Don’t get me wrong: I’m not suggesting that following Jesus is some sunshiny joy-ride all the time. It's not. It won't be. Life can be difficult and challenging and weight on us in ways that seems to threaten every ounce of joy we could previously muster.

And the Kingdom is vast and wide and a life of following Jesus is more nuanced than "simple" joy. Life is a truly awesome gift meant to be savoured, but being fully alive is more than a hedonistic pursuit of enjoyment. The invitation of God is one of laying our lives down in obedience and surrender. A life fully alive in Christ means living fully alive to the purposes of God in the world and He's a God who's heart and eyes are always towards those in need. Awe and enjoyment must lead to lives lived in full surrender to the calling of God – and that means sacrifice and obedience and sometimes really hard things too.

However, even in that, Jesus invites us to live with joy.

I’m more and more convinced that one of the clearest evidences of the gospel coming alive is through us learning to love life and living it well. Where we embrace both the joy and the pain that life holds, never diminishing either, but facing both with hearts and hands wide open. No fear in death, but no guilt in living either.

I don’t want to live purely for shallow enjoyment or hedonistic wanderlust: that would be a waste of life and in that pursuit I run the risk of missing the heartbeat of the gospel.

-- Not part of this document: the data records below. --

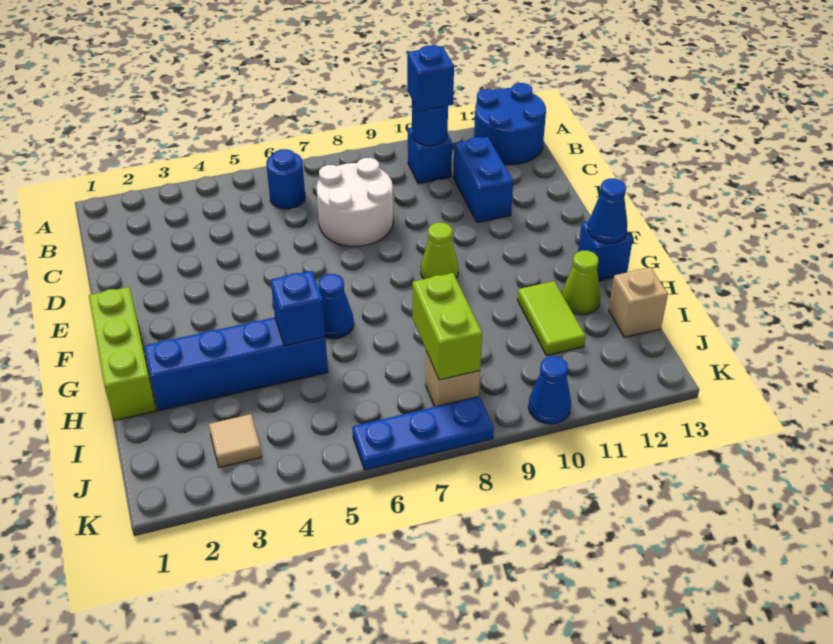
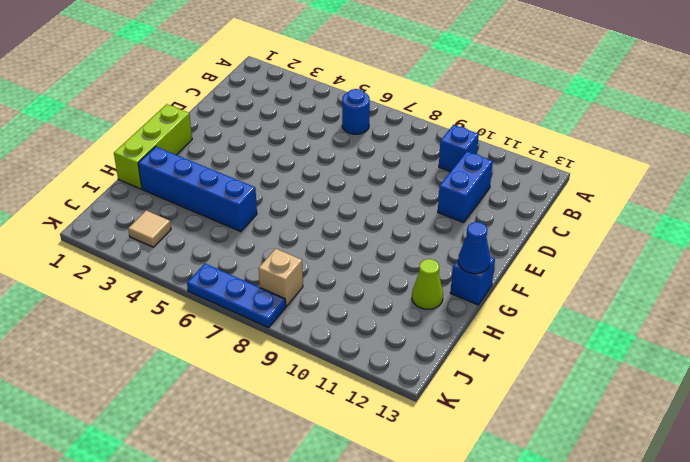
none -> blue round brick A12:B13 level 1
none -> white round brick C7:D8 level 1
none -> lime cone F9 level 1

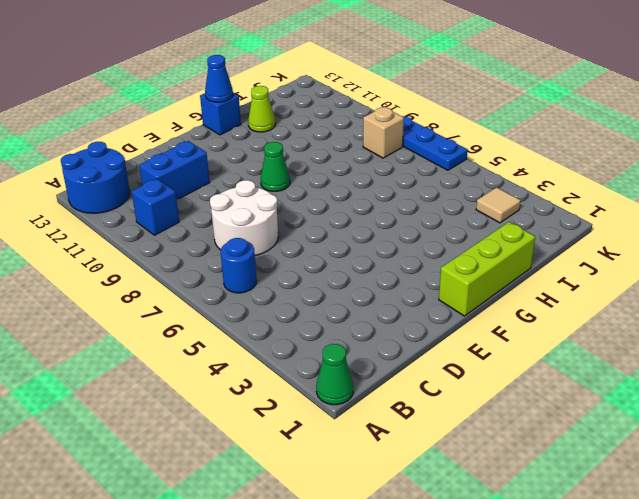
green cone A1 level 1 -> none
green cone F9 level 1 -> lime cone F9 level 1
none -> blue cone G6 level 1
none -> blue brick H2:H5 level 1
none -> lime tile H11:I11 level 1

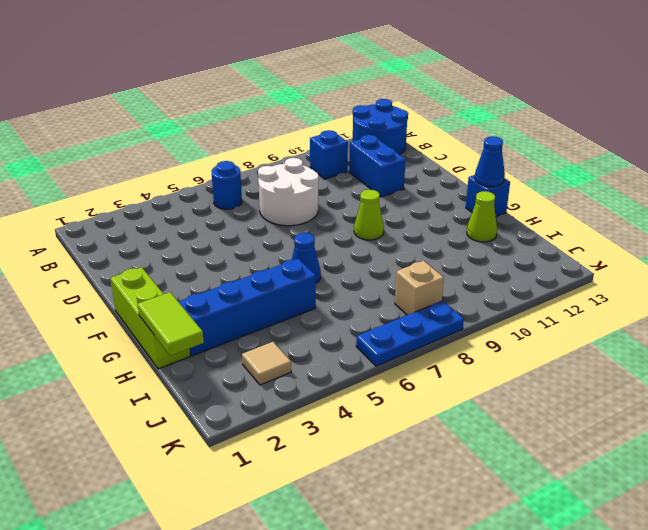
lime tile H1:I1 level 2 -> lime tile H11:I11 level 1
none -> tan brick I13 level 1
none -> blue cone K10 level 1
none -> blue round brick B10 level 2

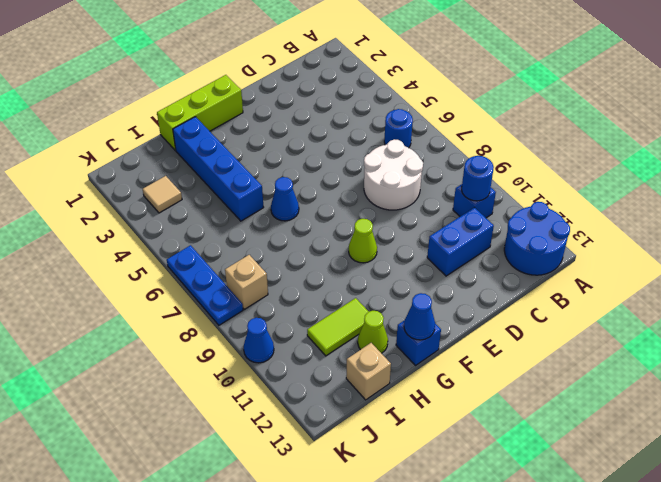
none -> blue brick H5 level 2
none -> lime brick I8:J8 level 2
none -> blue brick B10 level 3

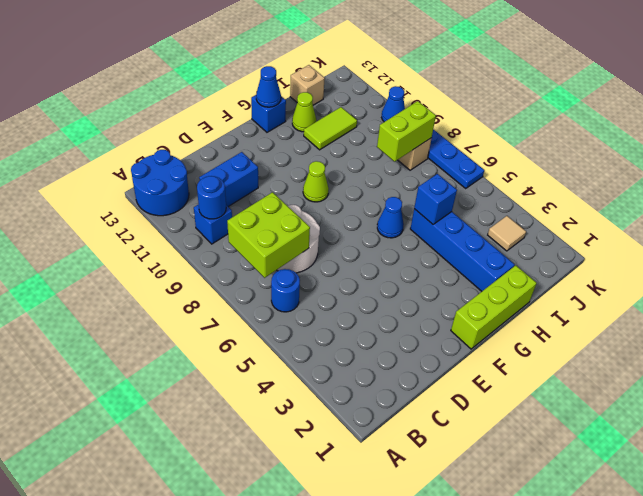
lime brick B7:C8 level 2 -> none
none -> blue brick B10 level 3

I want to face hard things with love and choose daily to put others' needs before my own. I want to fight against injustice and care for the poor and marginalized with proactive compassion. I want my love to reflect the love of Christ: deep and costly.

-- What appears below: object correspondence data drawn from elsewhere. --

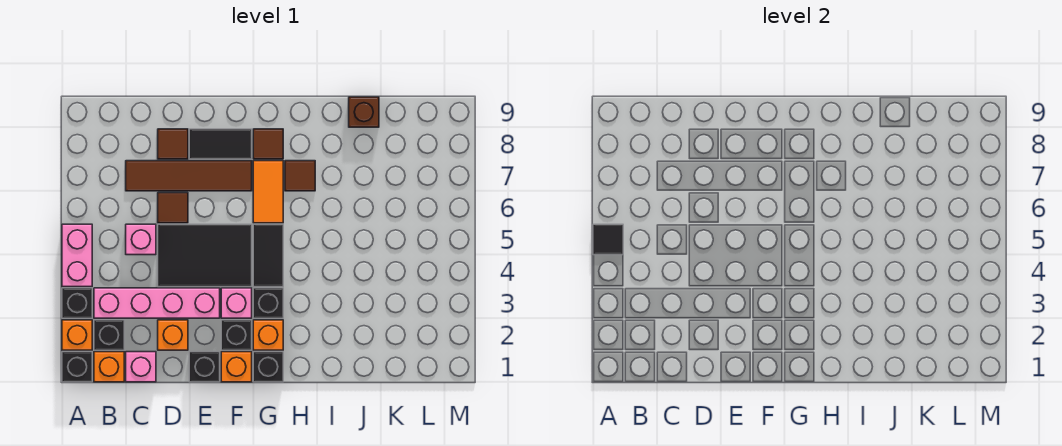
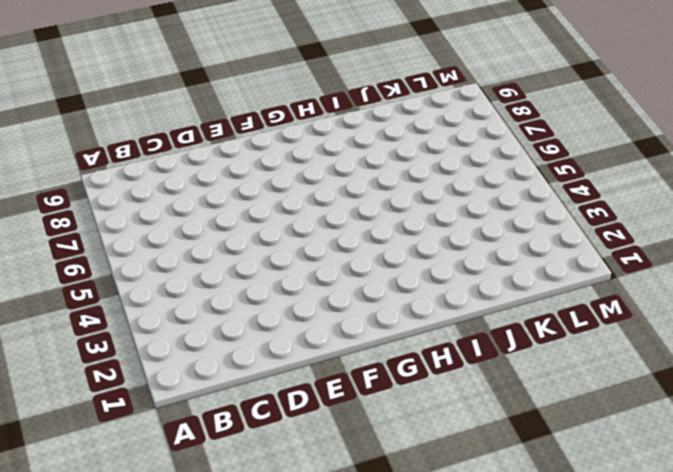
none -> black brick A1 level 1
none -> orange brick A2 level 1
none -> black brick A3 level 1

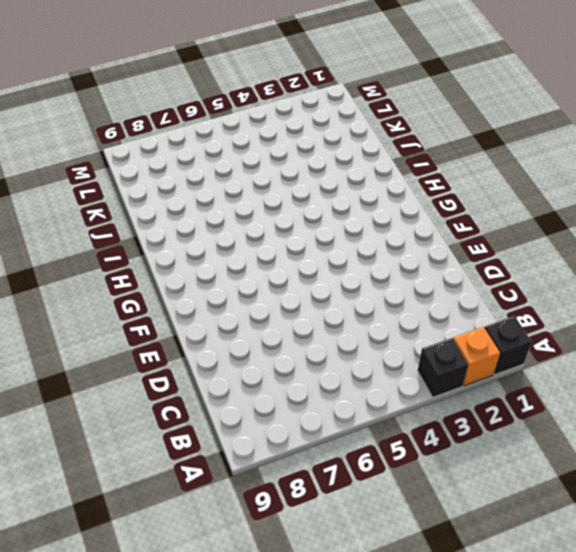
none -> pink brick A4:A5 level 1
none -> orange brick B1 level 1
none -> black brick B2 level 1

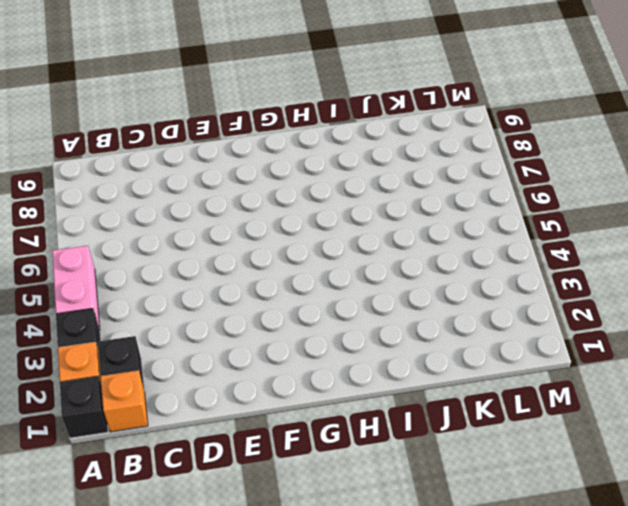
none -> pink brick B3:E3 level 1
none -> pink brick C1 level 1
none -> pink brick C5 level 1

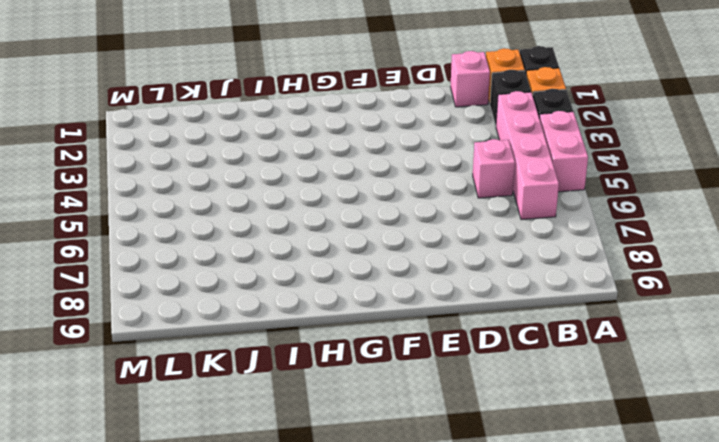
pink brick B3:B6 level 1 -> pink brick B3:E3 level 1
none -> brown tile C7:F7 level 1
none -> orange brick D2 level 1
none -> black tile D4:F5 level 1

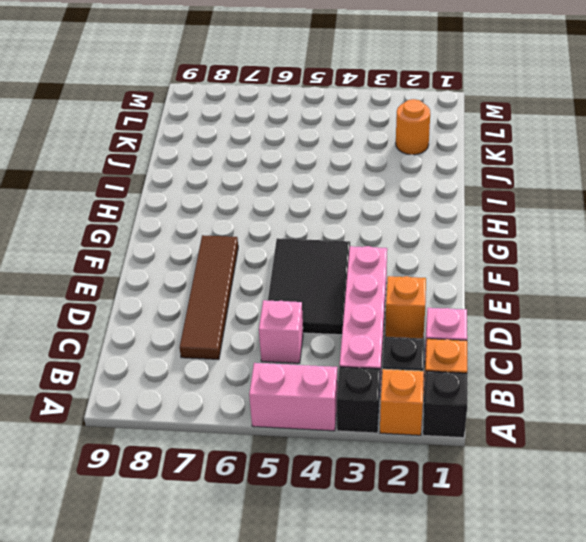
orange round brick K2 level 1 -> none
none -> brown tile D6 level 1
none -> brown tile D8 level 1
none -> black brick E1 level 1

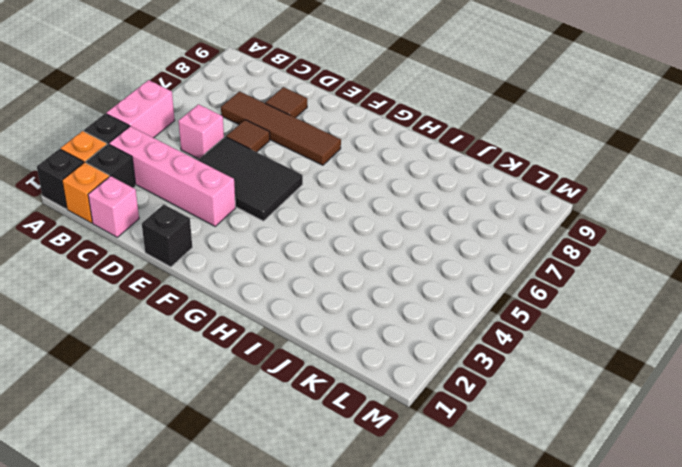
none -> orange brick D2 level 1
none -> black tile E8:F8 level 1
none -> orange brick F1 level 1

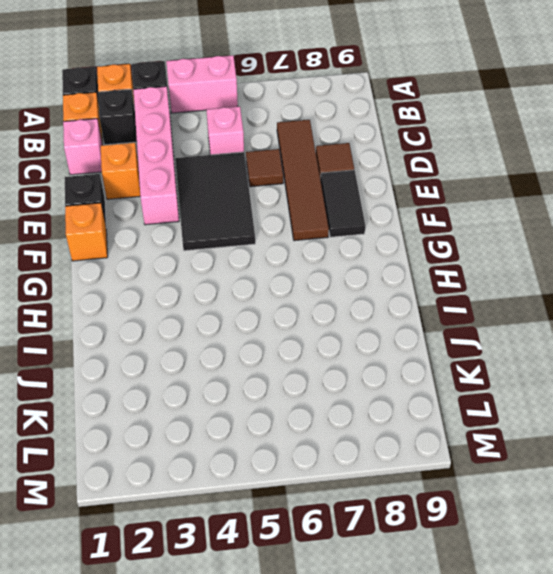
none -> black brick F2 level 1
none -> pink brick F3 level 1
none -> black brick G1 level 1

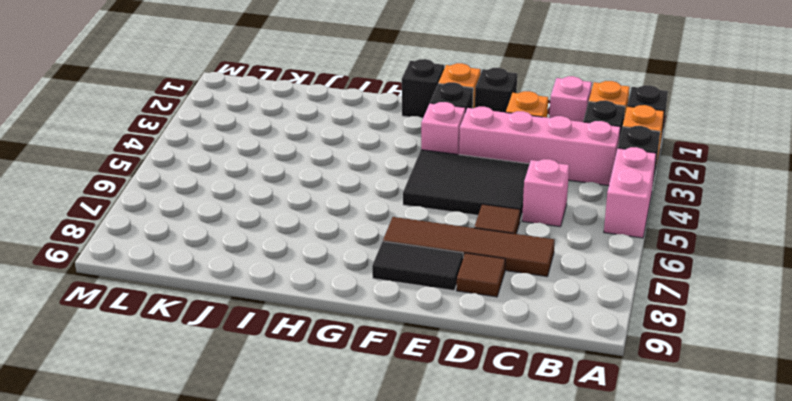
none -> orange brick G2 level 1
none -> black brick G3 level 1
none -> black tile G4:G5 level 1

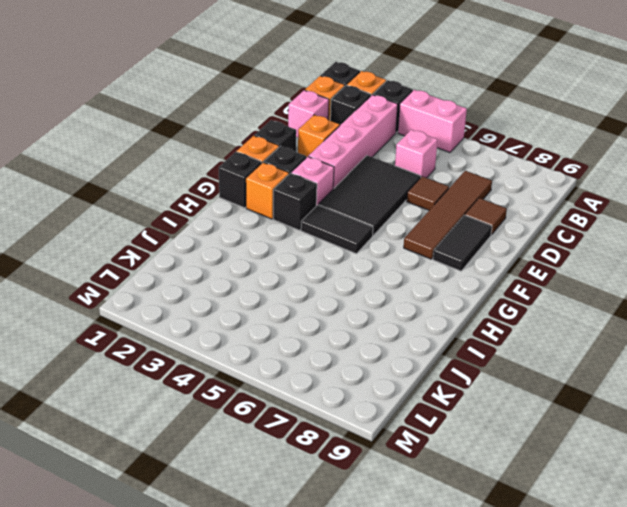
none -> orange tile G6:G7 level 1
none -> brown tile G8 level 1
none -> brown tile H7 level 1

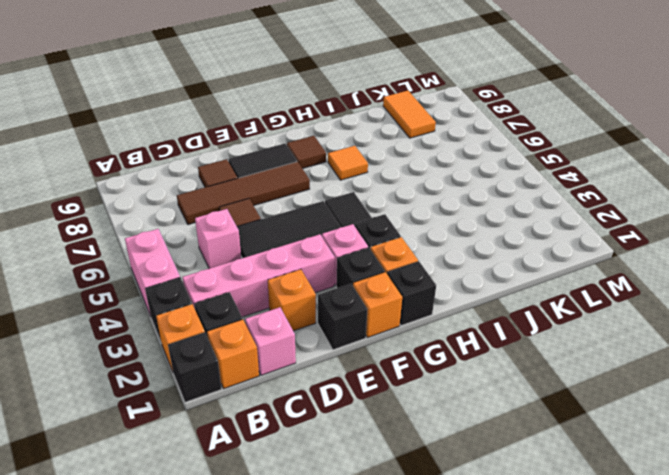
orange tile H7 level 1 -> brown tile H7 level 1
orange tile K8:K9 level 1 -> orange tile G6:G7 level 1
none -> brown brick J9 level 1
none -> black tile A5 level 2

But, I certainly don’t want to get to the end of my life and realize that I had glossed over the sparkle of His beauty all around me in the process. I want to have eyes open in wonder - always. Even in the “small” things. I want awe to be my permanent residence. I want to sip my morning coffee slowly and get funny tan-lines from playing hours of beach volleyball by the ocean and delight in the sweetness of BC berries in the summertime. I want to sing along loudly to songs in my car and chase sunsets and stay up too late talking with dear friends or hosting campfires that make everything smell like smoke and reading books that I can’t put down.

In both whimsical wonder and sacrifice, I want to live in a way that reflects the dance of life across beauty and pain. I want my living to speak to person my Dad was and how he – even in death - taught me to live.

But far more so than that I want to live in such a way that the death and resurrection of God isn’t wasted on how I approach each day: fully engaged & free of fear.

This being alive thing is a pretty incredible gift. Let's not waste it.